[Collection entries]
· · · · · · ·

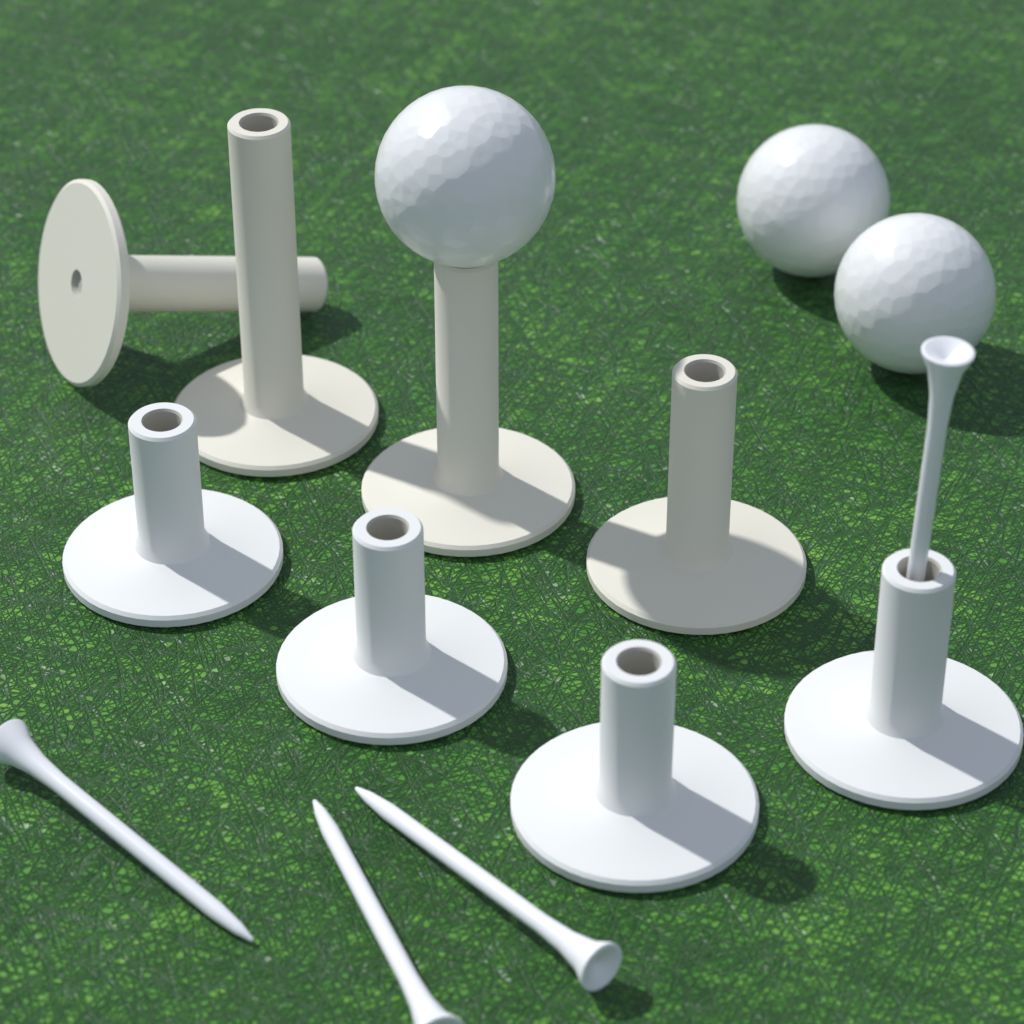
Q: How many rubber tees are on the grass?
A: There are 8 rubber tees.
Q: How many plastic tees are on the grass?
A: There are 4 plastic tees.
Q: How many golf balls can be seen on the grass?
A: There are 3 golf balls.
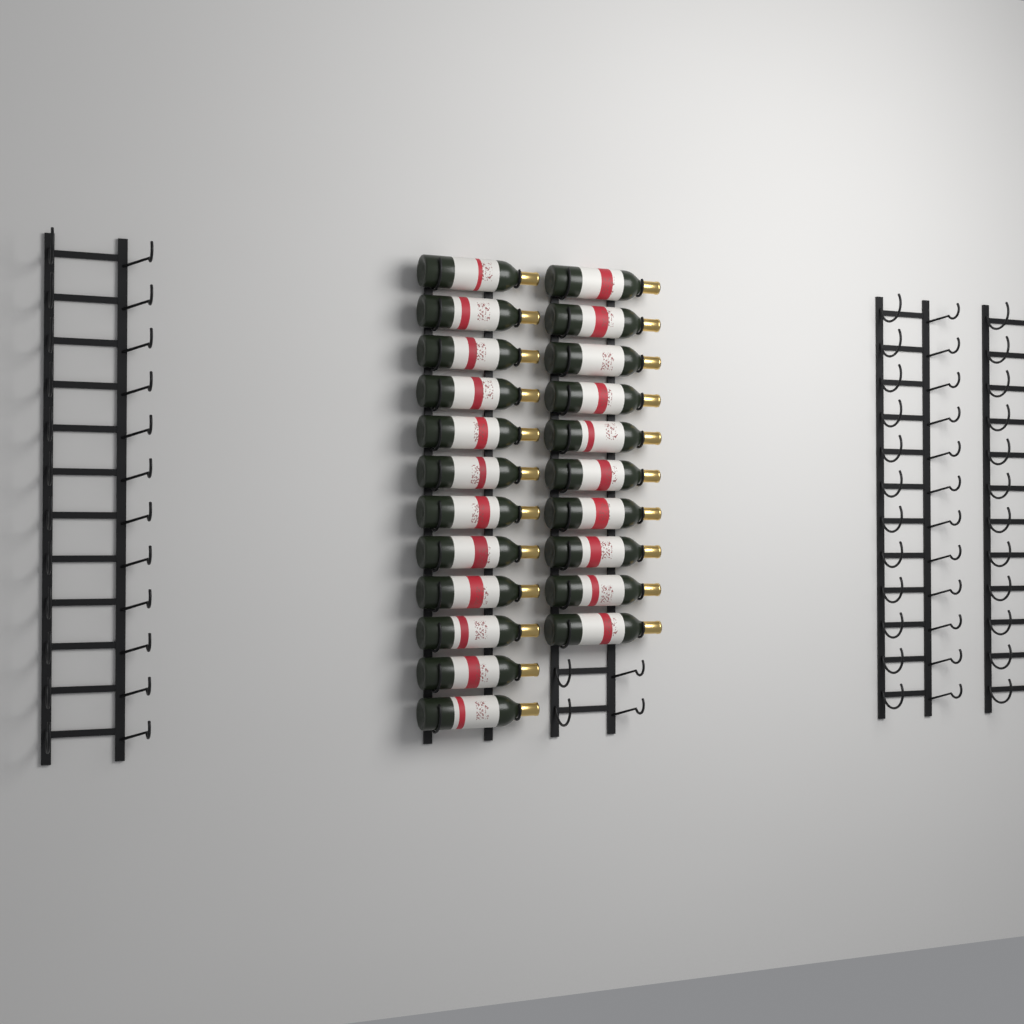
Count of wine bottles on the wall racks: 22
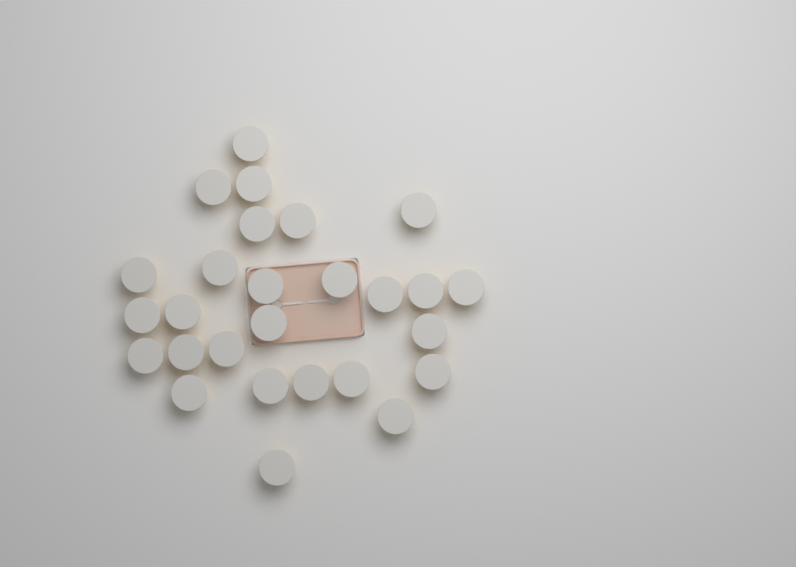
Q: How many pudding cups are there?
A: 27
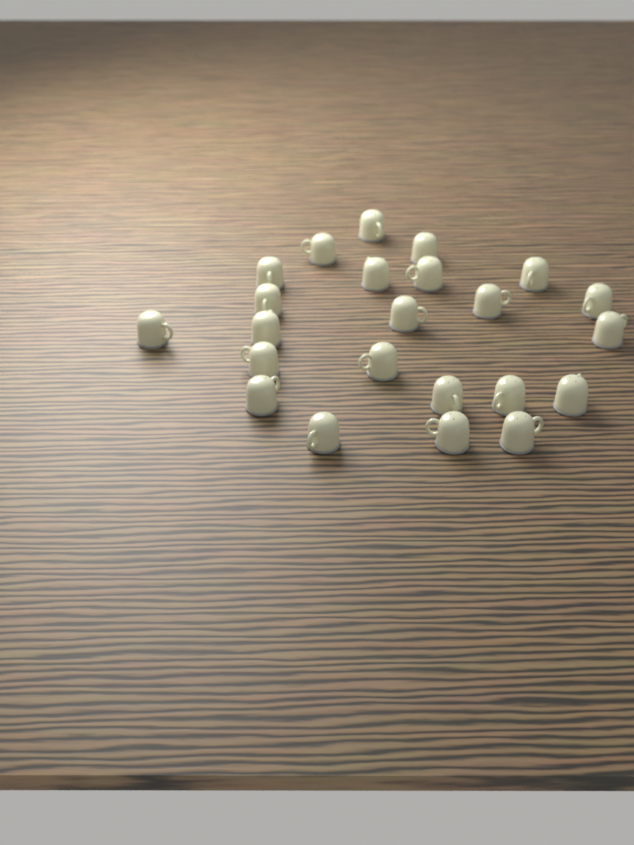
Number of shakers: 23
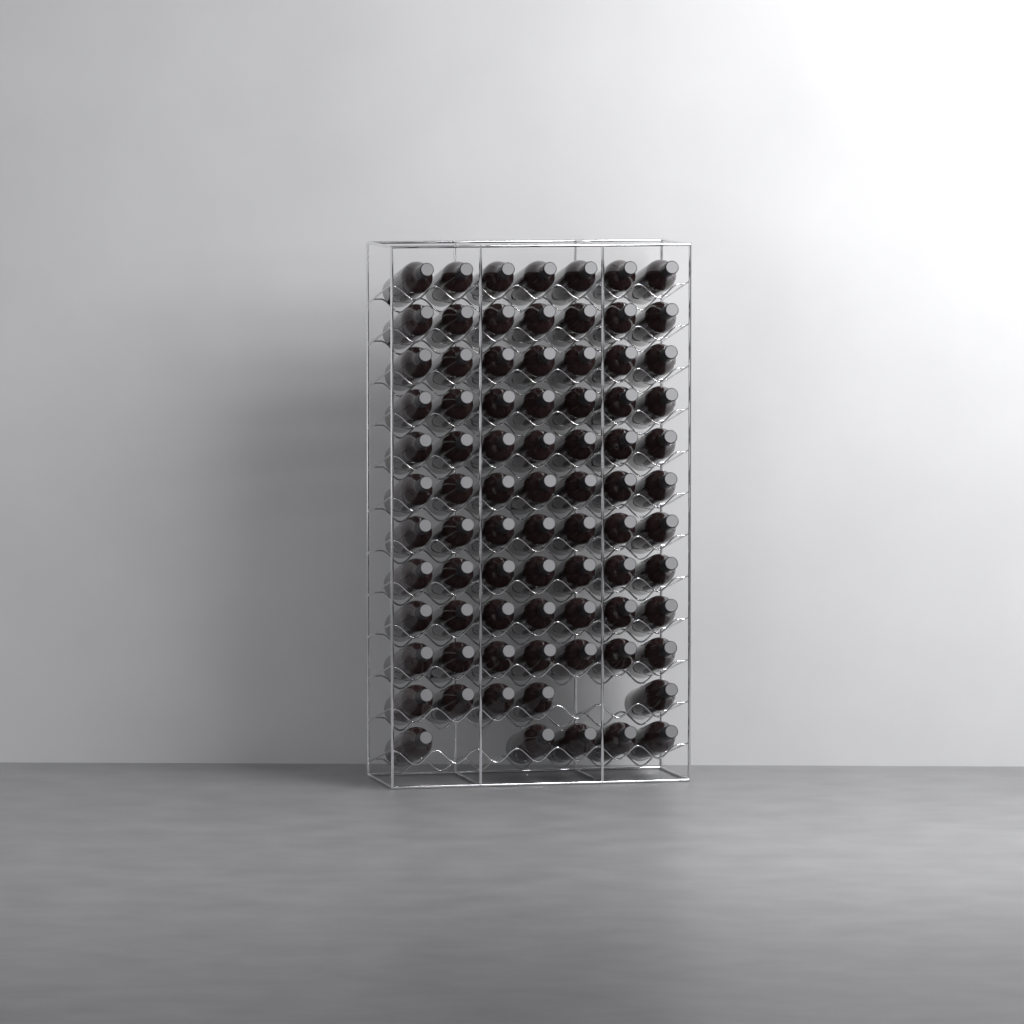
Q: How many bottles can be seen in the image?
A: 80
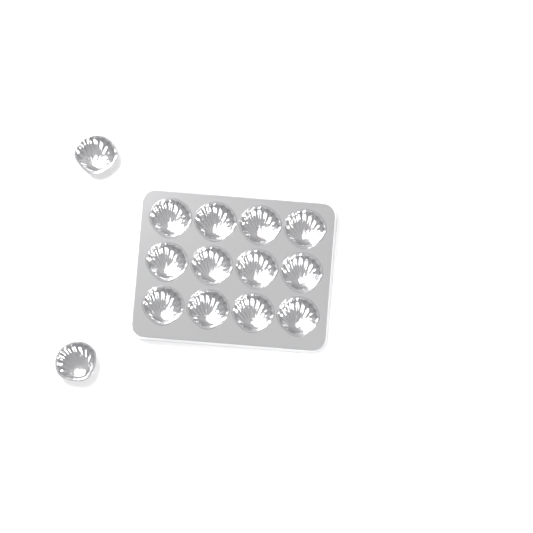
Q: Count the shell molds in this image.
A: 14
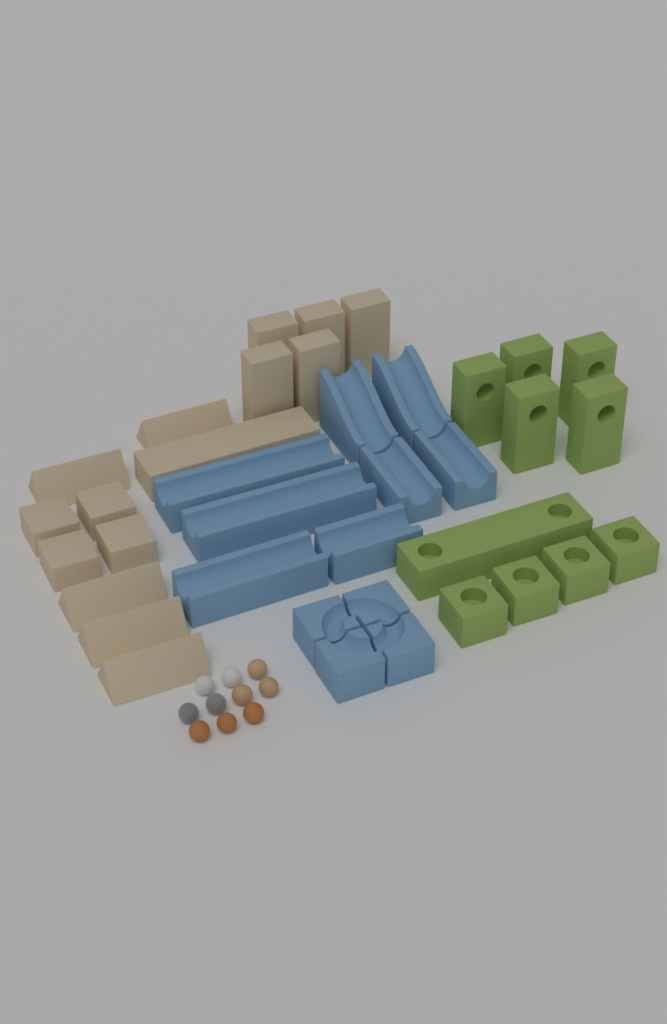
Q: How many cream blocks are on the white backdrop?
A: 15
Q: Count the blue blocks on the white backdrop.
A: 12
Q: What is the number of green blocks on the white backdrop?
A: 10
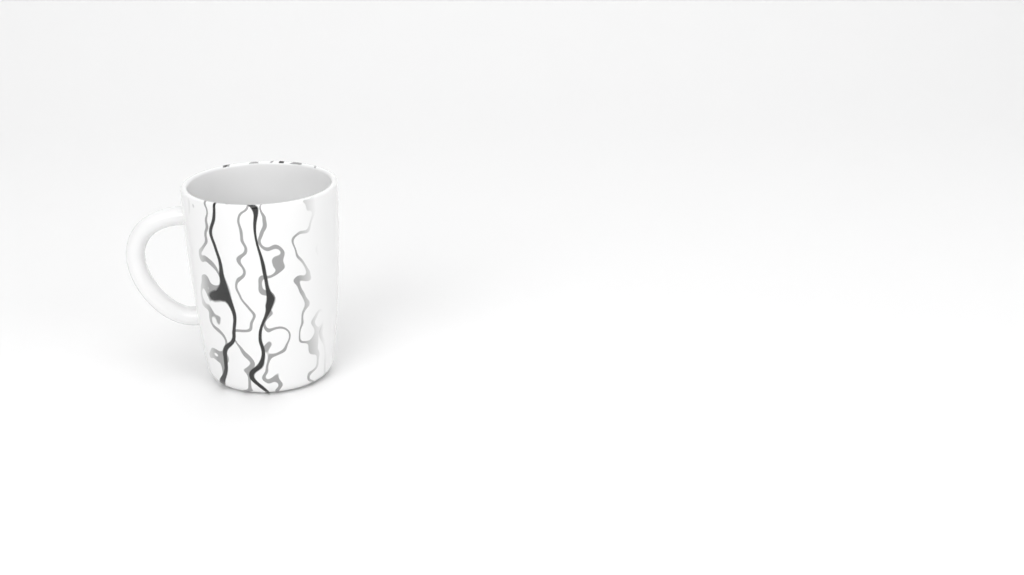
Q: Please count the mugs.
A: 1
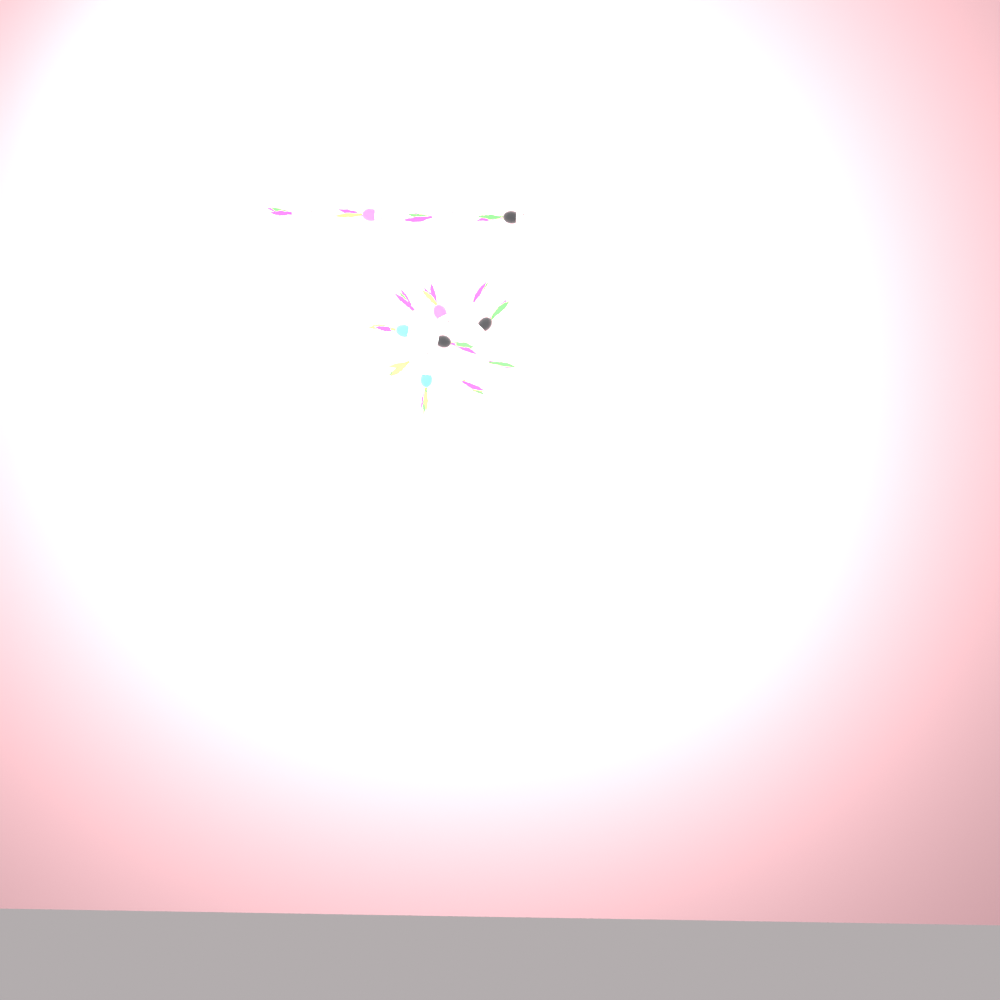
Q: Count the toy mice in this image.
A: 14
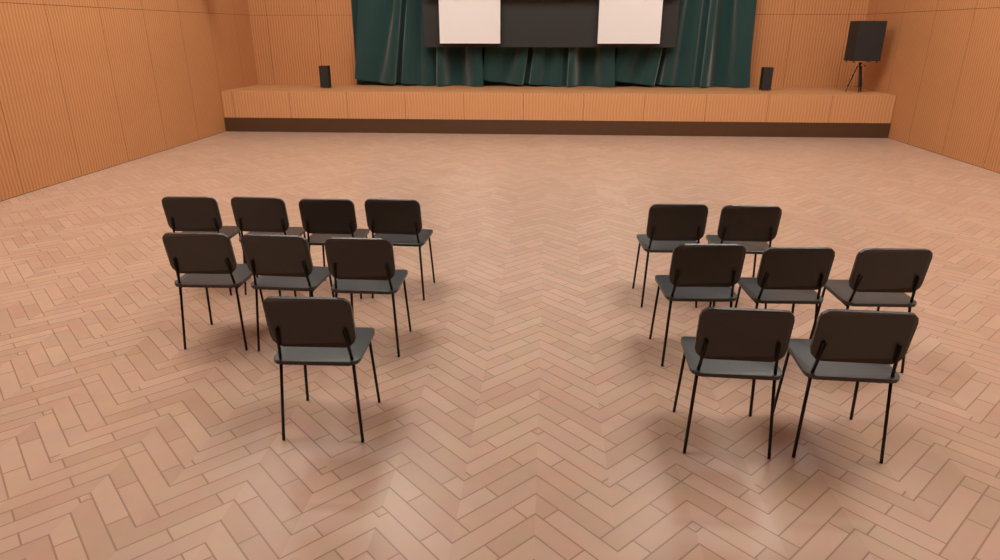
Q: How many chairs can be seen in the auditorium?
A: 15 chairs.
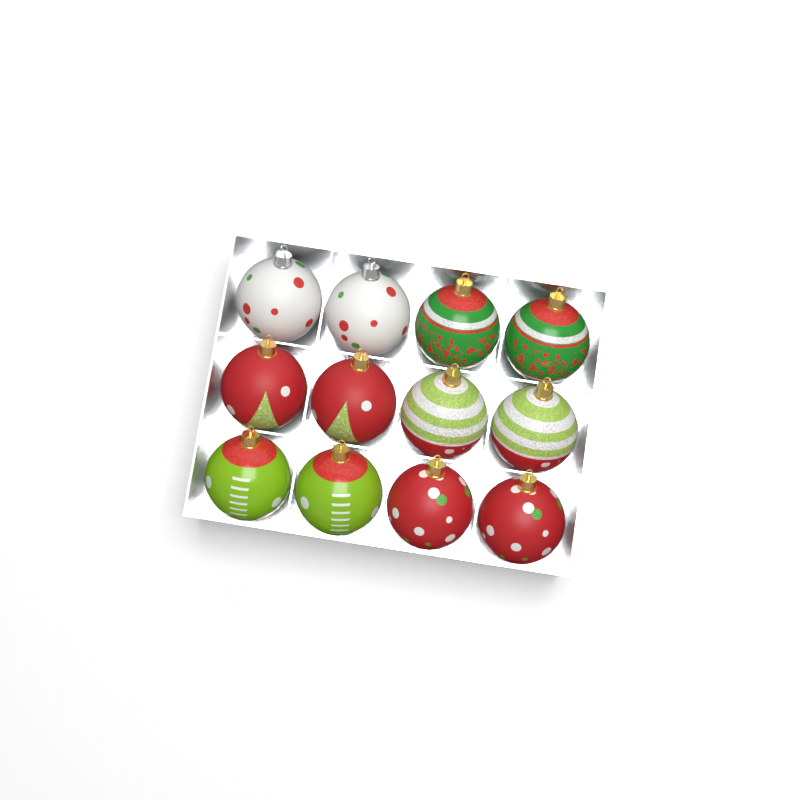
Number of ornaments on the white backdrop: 12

· · · · · · ·

▶ _Problem to solve_
Write out all of the collection entries above verbatim, leaving out the pictures.

▶ _The solution_
Q: How many rubber tees are on the grass?
A: There are 8 rubber tees.
Q: How many plastic tees are on the grass?
A: There are 4 plastic tees.
Q: How many golf balls can be seen on the grass?
A: There are 3 golf balls.
Count of wine bottles on the wall racks: 22
Q: How many pudding cups are there?
A: 27
Number of shakers: 23
Q: How many bottles can be seen in the image?
A: 80
Q: Count the shell molds in this image.
A: 14
Q: How many cream blocks are on the white backdrop?
A: 15
Q: Count the blue blocks on the white backdrop.
A: 12
Q: What is the number of green blocks on the white backdrop?
A: 10
Q: Please count the mugs.
A: 1
Q: Count the toy mice in this image.
A: 14
Q: How many chairs can be seen in the auditorium?
A: 15 chairs.
Number of ornaments on the white backdrop: 12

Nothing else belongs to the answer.